[[ Dataset content open ]]

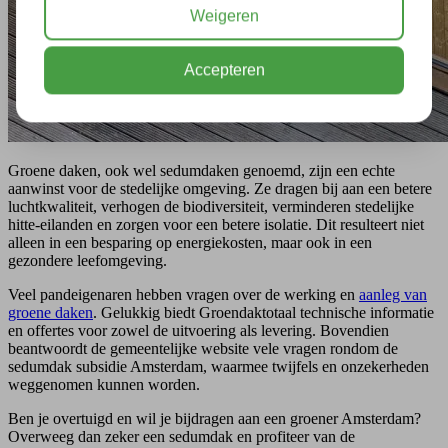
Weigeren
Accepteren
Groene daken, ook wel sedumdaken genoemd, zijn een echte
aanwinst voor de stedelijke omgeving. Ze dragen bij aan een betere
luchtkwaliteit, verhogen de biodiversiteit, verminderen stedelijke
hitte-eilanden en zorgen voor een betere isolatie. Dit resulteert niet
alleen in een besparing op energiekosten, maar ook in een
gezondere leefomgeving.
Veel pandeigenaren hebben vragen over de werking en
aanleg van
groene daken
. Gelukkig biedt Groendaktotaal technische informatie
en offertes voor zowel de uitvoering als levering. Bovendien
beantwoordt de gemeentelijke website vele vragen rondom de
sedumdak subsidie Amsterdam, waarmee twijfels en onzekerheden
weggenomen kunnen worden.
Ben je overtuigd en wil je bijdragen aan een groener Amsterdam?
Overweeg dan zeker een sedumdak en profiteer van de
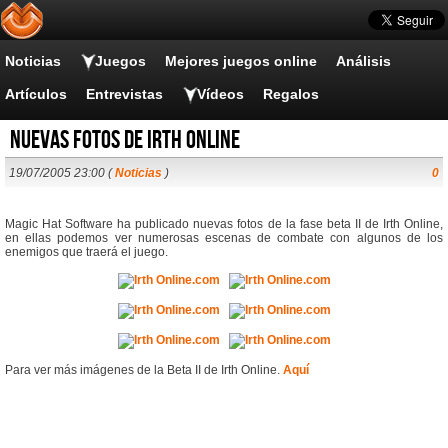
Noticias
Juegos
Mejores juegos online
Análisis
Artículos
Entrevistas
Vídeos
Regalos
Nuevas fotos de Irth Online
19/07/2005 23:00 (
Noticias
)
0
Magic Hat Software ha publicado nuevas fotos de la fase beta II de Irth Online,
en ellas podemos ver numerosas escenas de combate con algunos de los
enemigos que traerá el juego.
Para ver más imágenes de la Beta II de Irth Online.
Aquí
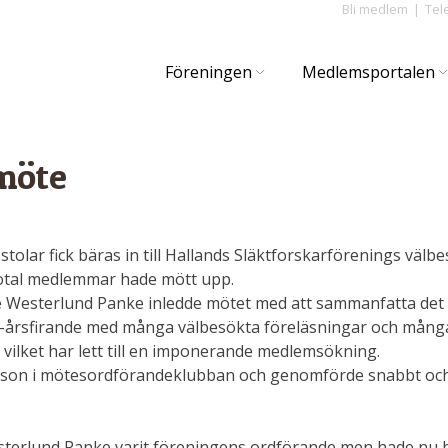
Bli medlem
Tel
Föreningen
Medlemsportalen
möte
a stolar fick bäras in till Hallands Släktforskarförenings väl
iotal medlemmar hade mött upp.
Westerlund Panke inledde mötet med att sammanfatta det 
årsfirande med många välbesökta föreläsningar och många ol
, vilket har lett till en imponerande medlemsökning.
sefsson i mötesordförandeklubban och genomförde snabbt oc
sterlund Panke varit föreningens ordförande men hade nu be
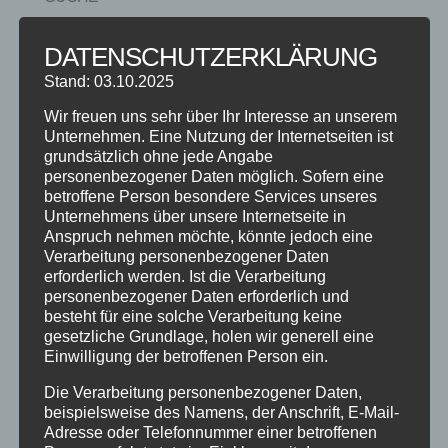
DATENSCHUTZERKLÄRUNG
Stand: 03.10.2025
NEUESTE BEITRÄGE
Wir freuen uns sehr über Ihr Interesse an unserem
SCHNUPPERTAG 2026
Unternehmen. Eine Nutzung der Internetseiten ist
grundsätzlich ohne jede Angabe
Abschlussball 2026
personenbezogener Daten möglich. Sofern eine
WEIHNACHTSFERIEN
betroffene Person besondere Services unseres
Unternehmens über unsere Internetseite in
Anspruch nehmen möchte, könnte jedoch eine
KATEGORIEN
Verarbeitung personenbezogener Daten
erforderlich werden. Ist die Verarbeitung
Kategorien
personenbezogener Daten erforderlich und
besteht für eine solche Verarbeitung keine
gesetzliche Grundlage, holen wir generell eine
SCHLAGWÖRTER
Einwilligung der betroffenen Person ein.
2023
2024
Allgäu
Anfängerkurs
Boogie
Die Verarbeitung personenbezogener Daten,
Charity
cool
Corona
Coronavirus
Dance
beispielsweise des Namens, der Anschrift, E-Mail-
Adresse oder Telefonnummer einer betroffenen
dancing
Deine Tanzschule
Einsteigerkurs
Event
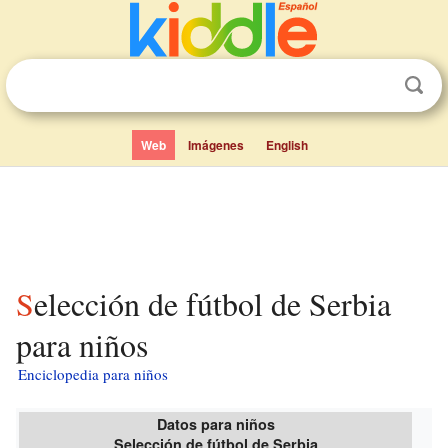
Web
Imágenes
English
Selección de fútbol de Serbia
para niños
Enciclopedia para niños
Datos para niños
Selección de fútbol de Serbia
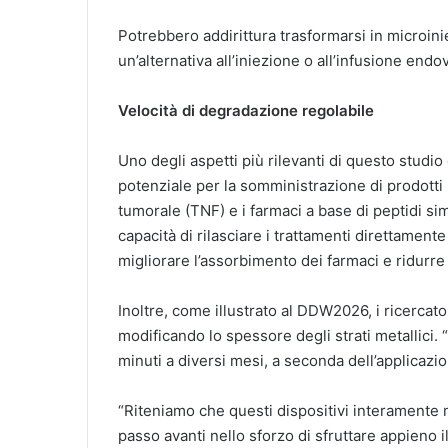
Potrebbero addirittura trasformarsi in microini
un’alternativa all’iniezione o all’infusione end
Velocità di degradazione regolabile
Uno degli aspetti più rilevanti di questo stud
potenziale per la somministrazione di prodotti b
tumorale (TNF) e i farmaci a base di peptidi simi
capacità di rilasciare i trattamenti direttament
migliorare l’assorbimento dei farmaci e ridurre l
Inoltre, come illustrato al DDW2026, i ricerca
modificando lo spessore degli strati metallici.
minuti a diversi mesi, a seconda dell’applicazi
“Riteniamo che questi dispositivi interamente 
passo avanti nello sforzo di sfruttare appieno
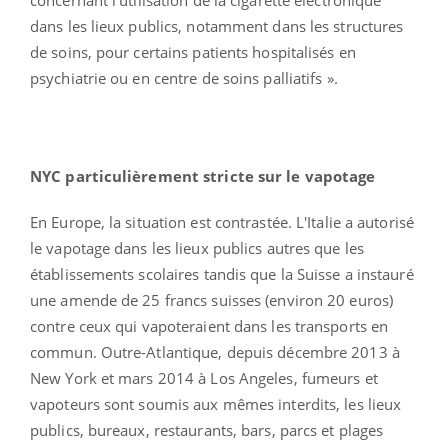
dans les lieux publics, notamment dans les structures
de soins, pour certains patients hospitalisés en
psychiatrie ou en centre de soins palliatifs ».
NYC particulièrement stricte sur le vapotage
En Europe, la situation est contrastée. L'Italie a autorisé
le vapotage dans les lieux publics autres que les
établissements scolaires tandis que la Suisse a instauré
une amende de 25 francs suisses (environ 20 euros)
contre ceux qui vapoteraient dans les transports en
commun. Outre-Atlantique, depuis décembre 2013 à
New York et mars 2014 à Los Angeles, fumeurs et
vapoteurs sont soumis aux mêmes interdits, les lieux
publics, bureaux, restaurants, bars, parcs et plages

[[ Dataset content closed ]]

In your copy of the entries above, keep the text exact and leave out the pictures.

Expected answer ▸
Weigeren
Accepteren
Groene daken, ook wel sedumdaken genoemd, zijn een echte
aanwinst voor de stedelijke omgeving. Ze dragen bij aan een betere
luchtkwaliteit, verhogen de biodiversiteit, verminderen stedelijke
hitte-eilanden en zorgen voor een betere isolatie. Dit resulteert niet
alleen in een besparing op energiekosten, maar ook in een
gezondere leefomgeving.
Veel pandeigenaren hebben vragen over de werking en
aanleg van
groene daken
. Gelukkig biedt Groendaktotaal technische informatie
en offertes voor zowel de uitvoering als levering. Bovendien
beantwoordt de gemeentelijke website vele vragen rondom de
sedumdak subsidie Amsterdam, waarmee twijfels en onzekerheden
weggenomen kunnen worden.
Ben je overtuigd en wil je bijdragen aan een groener Amsterdam?
Overweeg dan zeker een sedumdak en profiteer van de
Noticias
Juegos
Mejores juegos online
Análisis
Artículos
Entrevistas
Vídeos
Regalos
Nuevas fotos de Irth Online
19/07/2005 23:00 (
Noticias
)
0
Magic Hat Software ha publicado nuevas fotos de la fase beta II de Irth Online,
en ellas podemos ver numerosas escenas de combate con algunos de los
enemigos que traerá el juego.
Para ver más imágenes de la Beta II de Irth Online.
Aquí
Bli medlem
Tel
Föreningen
Medlemsportalen
möte
a stolar fick bäras in till Hallands Släktforskarförenings väl
iotal medlemmar hade mött upp.
Westerlund Panke inledde mötet med att sammanfatta det 
årsfirande med många välbesökta föreläsningar och många ol
, vilket har lett till en imponerande medlemsökning.
sefsson i mötesordförandeklubban och genomförde snabbt oc
sterlund Panke varit föreningens ordförande men hade nu be
DATENSCHUTZERKLÄRUNG
Stand: 03.10.2025
NEUESTE BEITRÄGE
Wir freuen uns sehr über Ihr Interesse an unserem
SCHNUPPERTAG 2026
Unternehmen. Eine Nutzung der Internetseiten ist
grundsätzlich ohne jede Angabe
Abschlussball 2026
personenbezogener Daten möglich. Sofern eine
WEIHNACHTSFERIEN
betroffene Person besondere Services unseres
Unternehmens über unsere Internetseite in
Anspruch nehmen möchte, könnte jedoch eine
KATEGORIEN
Verarbeitung personenbezogener Daten
erforderlich werden. Ist die Verarbeitung
Kategorien
personenbezogener Daten erforderlich und
besteht für eine solche Verarbeitung keine
gesetzliche Grundlage, holen wir generell eine
SCHLAGWÖRTER
Einwilligung der betroffenen Person ein.
2023
2024
Allgäu
Anfängerkurs
Boogie
Die Verarbeitung personenbezogener Daten,
Charity
cool
Corona
Coronavirus
Dance
beispielsweise des Namens, der Anschrift, E-Mail-
Adresse oder Telefonnummer einer betroffenen
dancing
Deine Tanzschule
Einsteigerkurs
Event
Web
Imágenes
English
Selección de fútbol de Serbia
para niños
Enciclopedia para niños
Datos para niños
Selección de fútbol de Serbia
Potrebbero addirittura trasformarsi in microini
un’alternativa all’iniezione o all’infusione end
Velocità di degradazione regolabile
Uno degli aspetti più rilevanti di questo stud
potenziale per la somministrazione di prodotti b
tumorale (TNF) e i farmaci a base di peptidi simi
capacità di rilasciare i trattamenti direttament
migliorare l’assorbimento dei farmaci e ridurre l
Inoltre, come illustrato al DDW2026, i ricerca
modificando lo spessore degli strati metallici.
minuti a diversi mesi, a seconda dell’applicazi
“Riteniamo che questi dispositivi interamente 
passo avanti nello sforzo di sfruttare appieno
dans les lieux publics, notamment dans les structures
de soins, pour certains patients hospitalisés en
psychiatrie ou en centre de soins palliatifs ».
NYC particulièrement stricte sur le vapotage
En Europe, la situation est contrastée. L'Italie a autorisé
le vapotage dans les lieux publics autres que les
établissements scolaires tandis que la Suisse a instauré
une amende de 25 francs suisses (environ 20 euros)
contre ceux qui vapoteraient dans les transports en
commun. Outre-Atlantique, depuis décembre 2013 à
New York et mars 2014 à Los Angeles, fumeurs et
vapoteurs sont soumis aux mêmes interdits, les lieux
publics, bureaux, restaurants, bars, parcs et plages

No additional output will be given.